DATA SECTION:
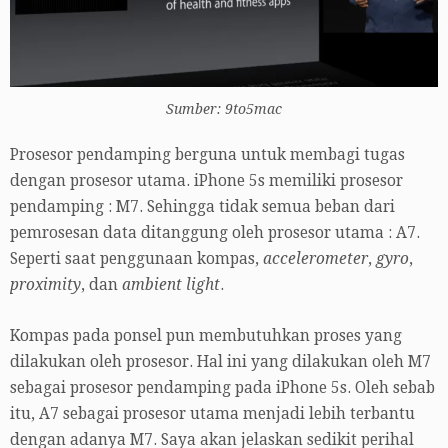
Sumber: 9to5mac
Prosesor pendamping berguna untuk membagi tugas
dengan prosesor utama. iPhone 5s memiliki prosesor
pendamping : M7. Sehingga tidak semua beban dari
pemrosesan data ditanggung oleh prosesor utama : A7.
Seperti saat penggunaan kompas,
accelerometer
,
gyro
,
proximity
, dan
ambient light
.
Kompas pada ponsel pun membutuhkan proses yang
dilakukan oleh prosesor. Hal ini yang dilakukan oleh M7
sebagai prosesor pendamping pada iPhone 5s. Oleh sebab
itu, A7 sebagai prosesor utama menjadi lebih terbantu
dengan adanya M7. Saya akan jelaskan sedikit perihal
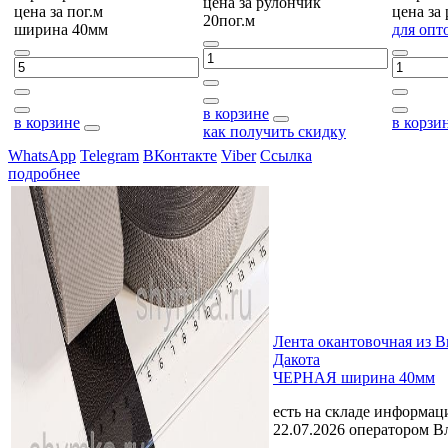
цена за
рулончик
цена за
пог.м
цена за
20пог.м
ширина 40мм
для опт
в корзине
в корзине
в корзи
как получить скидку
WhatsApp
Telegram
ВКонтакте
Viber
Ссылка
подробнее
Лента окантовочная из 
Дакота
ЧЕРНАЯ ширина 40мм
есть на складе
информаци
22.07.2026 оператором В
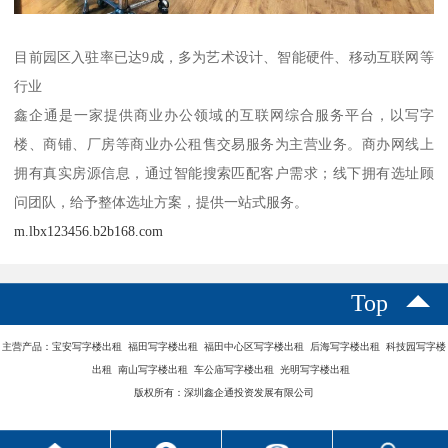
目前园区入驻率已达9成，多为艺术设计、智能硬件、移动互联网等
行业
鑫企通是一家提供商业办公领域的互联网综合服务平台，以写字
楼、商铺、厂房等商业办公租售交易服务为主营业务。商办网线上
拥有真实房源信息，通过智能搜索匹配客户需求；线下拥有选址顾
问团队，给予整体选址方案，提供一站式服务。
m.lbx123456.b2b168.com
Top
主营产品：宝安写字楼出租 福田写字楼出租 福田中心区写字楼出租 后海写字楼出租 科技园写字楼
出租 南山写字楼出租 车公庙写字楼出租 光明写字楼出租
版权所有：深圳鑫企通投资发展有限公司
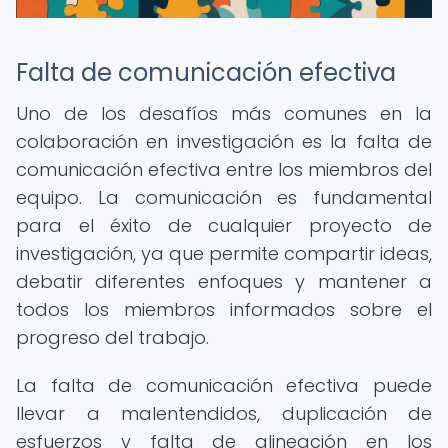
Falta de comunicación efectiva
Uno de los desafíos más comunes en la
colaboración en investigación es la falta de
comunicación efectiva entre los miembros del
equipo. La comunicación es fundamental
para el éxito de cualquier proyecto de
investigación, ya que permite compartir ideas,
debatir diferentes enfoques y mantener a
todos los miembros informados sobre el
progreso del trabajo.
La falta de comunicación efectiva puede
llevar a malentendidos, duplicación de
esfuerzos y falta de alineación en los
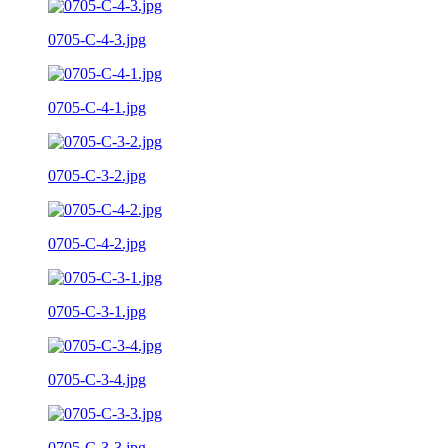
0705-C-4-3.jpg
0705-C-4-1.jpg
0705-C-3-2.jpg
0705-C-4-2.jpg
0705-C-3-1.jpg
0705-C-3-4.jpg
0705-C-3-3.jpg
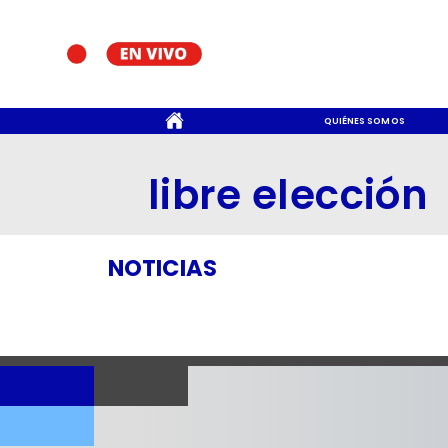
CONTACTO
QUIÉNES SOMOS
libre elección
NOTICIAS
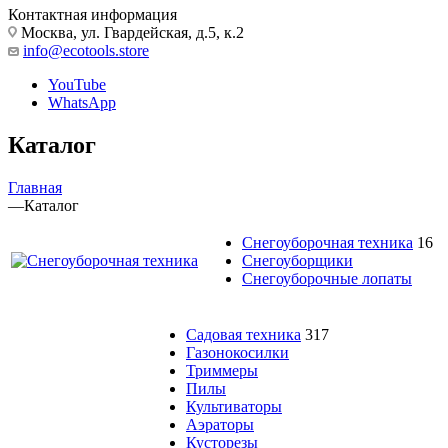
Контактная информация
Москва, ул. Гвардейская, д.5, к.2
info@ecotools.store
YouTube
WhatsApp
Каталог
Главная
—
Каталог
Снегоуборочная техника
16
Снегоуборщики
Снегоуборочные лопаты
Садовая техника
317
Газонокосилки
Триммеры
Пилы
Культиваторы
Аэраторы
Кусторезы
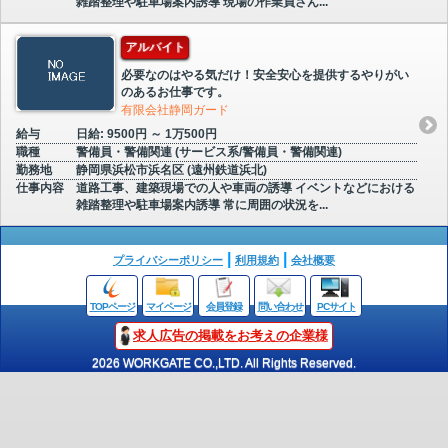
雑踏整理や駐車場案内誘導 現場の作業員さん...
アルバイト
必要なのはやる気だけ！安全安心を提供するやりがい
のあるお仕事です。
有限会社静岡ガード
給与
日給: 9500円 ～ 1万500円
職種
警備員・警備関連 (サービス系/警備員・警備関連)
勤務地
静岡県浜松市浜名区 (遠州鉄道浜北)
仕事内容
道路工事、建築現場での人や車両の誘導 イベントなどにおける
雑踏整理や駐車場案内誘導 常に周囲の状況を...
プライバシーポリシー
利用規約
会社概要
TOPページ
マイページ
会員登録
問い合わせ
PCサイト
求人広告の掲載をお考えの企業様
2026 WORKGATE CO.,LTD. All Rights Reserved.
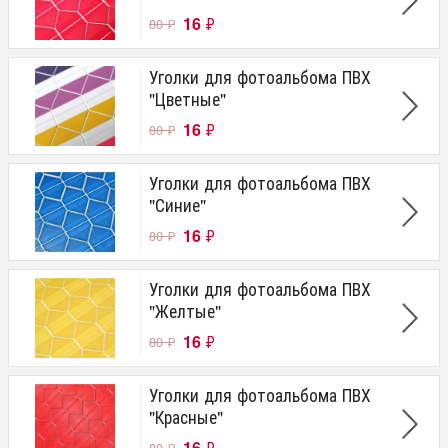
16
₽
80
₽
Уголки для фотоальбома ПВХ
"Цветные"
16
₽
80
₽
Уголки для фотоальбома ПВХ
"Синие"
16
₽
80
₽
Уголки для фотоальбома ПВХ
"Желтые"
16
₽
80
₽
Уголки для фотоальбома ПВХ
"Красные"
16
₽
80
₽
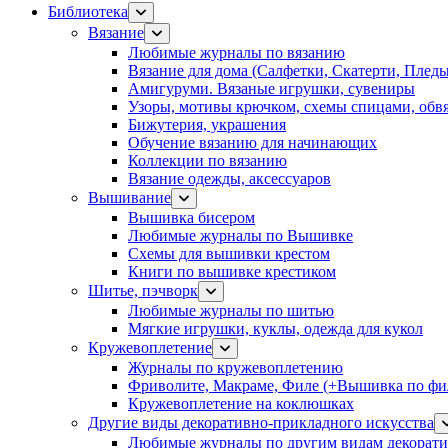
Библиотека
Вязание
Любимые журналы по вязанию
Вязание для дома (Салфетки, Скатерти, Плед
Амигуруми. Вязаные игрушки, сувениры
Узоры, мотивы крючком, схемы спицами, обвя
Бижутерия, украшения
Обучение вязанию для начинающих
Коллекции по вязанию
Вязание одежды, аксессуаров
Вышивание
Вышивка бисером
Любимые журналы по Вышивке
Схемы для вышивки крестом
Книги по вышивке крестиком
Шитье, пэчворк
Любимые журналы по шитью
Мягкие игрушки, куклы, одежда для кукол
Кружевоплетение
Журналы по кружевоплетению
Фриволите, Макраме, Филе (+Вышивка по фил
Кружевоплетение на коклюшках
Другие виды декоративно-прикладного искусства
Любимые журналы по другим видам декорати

THE PROBLEM: Repeat the lines above exactly, and keep every picture out.

EXERCISE RESPONSE:
Sumber: 9to5mac
Prosesor pendamping berguna untuk membagi tugas
dengan prosesor utama. iPhone 5s memiliki prosesor
pendamping : M7. Sehingga tidak semua beban dari
pemrosesan data ditanggung oleh prosesor utama : A7.
Seperti saat penggunaan kompas,
accelerometer
,
gyro
,
proximity
, dan
ambient light
.
Kompas pada ponsel pun membutuhkan proses yang
dilakukan oleh prosesor. Hal ini yang dilakukan oleh M7
sebagai prosesor pendamping pada iPhone 5s. Oleh sebab
itu, A7 sebagai prosesor utama menjadi lebih terbantu
dengan adanya M7. Saya akan jelaskan sedikit perihal
цена за
рулончик
цена за
пог.м
цена за
20пог.м
ширина 40мм
для опт
в корзине
в корзине
в корзи
как получить скидку
WhatsApp
Telegram
ВКонтакте
Viber
Ссылка
подробнее
Лента окантовочная из 
Дакота
ЧЕРНАЯ ширина 40мм
есть на складе
информаци
22.07.2026 оператором В
目前园区入驻率已达9成，多为艺术设计、智能硬件、移动互联网等
行业
鑫企通是一家提供商业办公领域的互联网综合服务平台，以写字
楼、商铺、厂房等商业办公租售交易服务为主营业务。商办网线上
拥有真实房源信息，通过智能搜索匹配客户需求；线下拥有选址顾
问团队，给予整体选址方案，提供一站式服务。
m.lbx123456.b2b168.com
Top
主营产品：宝安写字楼出租 福田写字楼出租 福田中心区写字楼出租 后海写字楼出租 科技园写字楼
出租 南山写字楼出租 车公庙写字楼出租 光明写字楼出租
版权所有：深圳鑫企通投资发展有限公司
Falta de comunicación efectiva
Uno de los desafíos más comunes en la
colaboración en investigación es la falta de
comunicación efectiva entre los miembros del
equipo. La comunicación es fundamental
para el éxito de cualquier proyecto de
investigación, ya que permite compartir ideas,
debatir diferentes enfoques y mantener a
todos los miembros informados sobre el
progreso del trabajo.
La falta de comunicación efectiva puede
llevar a malentendidos, duplicación de
esfuerzos y falta de alineación en los
0705-C-4-3.jpg
0705-C-4-1.jpg
0705-C-3-2.jpg
0705-C-4-2.jpg
0705-C-3-1.jpg
0705-C-3-4.jpg
0705-C-3-3.jpg
CONTACTO
QUIÉNES SOMOS
libre elección
NOTICIAS
Контактная информация
Москва, ул. Гвардейская, д.5, к.2
info@ecotools.store
YouTube
WhatsApp
Каталог
Главная
—
Каталог
Снегоуборочная техника
16
Снегоуборщики
Снегоуборочные лопаты
Садовая техника
317
Газонокосилки
Триммеры
Пилы
Культиваторы
Аэраторы
Кусторезы
雑踏整理や駐車場案内誘導 現場の作業員さん...
アルバイト
必要なのはやる気だけ！安全安心を提供するやりがい
のあるお仕事です。
有限会社静岡ガード
給与
日給: 9500円 ～ 1万500円
職種
警備員・警備関連 (サービス系/警備員・警備関連)
勤務地
静岡県浜松市浜名区 (遠州鉄道浜北)
仕事内容
道路工事、建築現場での人や車両の誘導 イベントなどにおける
雑踏整理や駐車場案内誘導 常に周囲の状況を...
プライバシーポリシー
利用規約
会社概要
TOPページ
マイページ
会員登録
問い合わせ
PCサイト
求人広告の掲載をお考えの企業様
2026 WORKGATE CO.,LTD. All Rights Reserved.
16
₽
80
₽
Уголки для фотоальбома ПВХ
"Цветные"
16
₽
80
₽
Уголки для фотоальбома ПВХ
"Синие"
16
₽
80
₽
Уголки для фотоальбома ПВХ
"Желтые"
16
₽
80
₽
Уголки для фотоальбома ПВХ
"Красные"
16
₽
80
₽
Библиотека
Вязание
Любимые журналы по вязанию
Вязание для дома (Салфетки, Скатерти, Плед
Амигуруми. Вязаные игрушки, сувениры
Узоры, мотивы крючком, схемы спицами, обвя
Бижутерия, украшения
Обучение вязанию для начинающих
Коллекции по вязанию
Вязание одежды, аксессуаров
Вышивание
Вышивка бисером
Любимые журналы по Вышивке
Схемы для вышивки крестом
Книги по вышивке крестиком
Шитье, пэчворк
Любимые журналы по шитью
Мягкие игрушки, куклы, одежда для кукол
Кружевоплетение
Журналы по кружевоплетению
Фриволите, Макраме, Филе (+Вышивка по фил
Кружевоплетение на коклюшках
Другие виды декоративно-прикладного искусства
Любимые журналы по другим видам декорати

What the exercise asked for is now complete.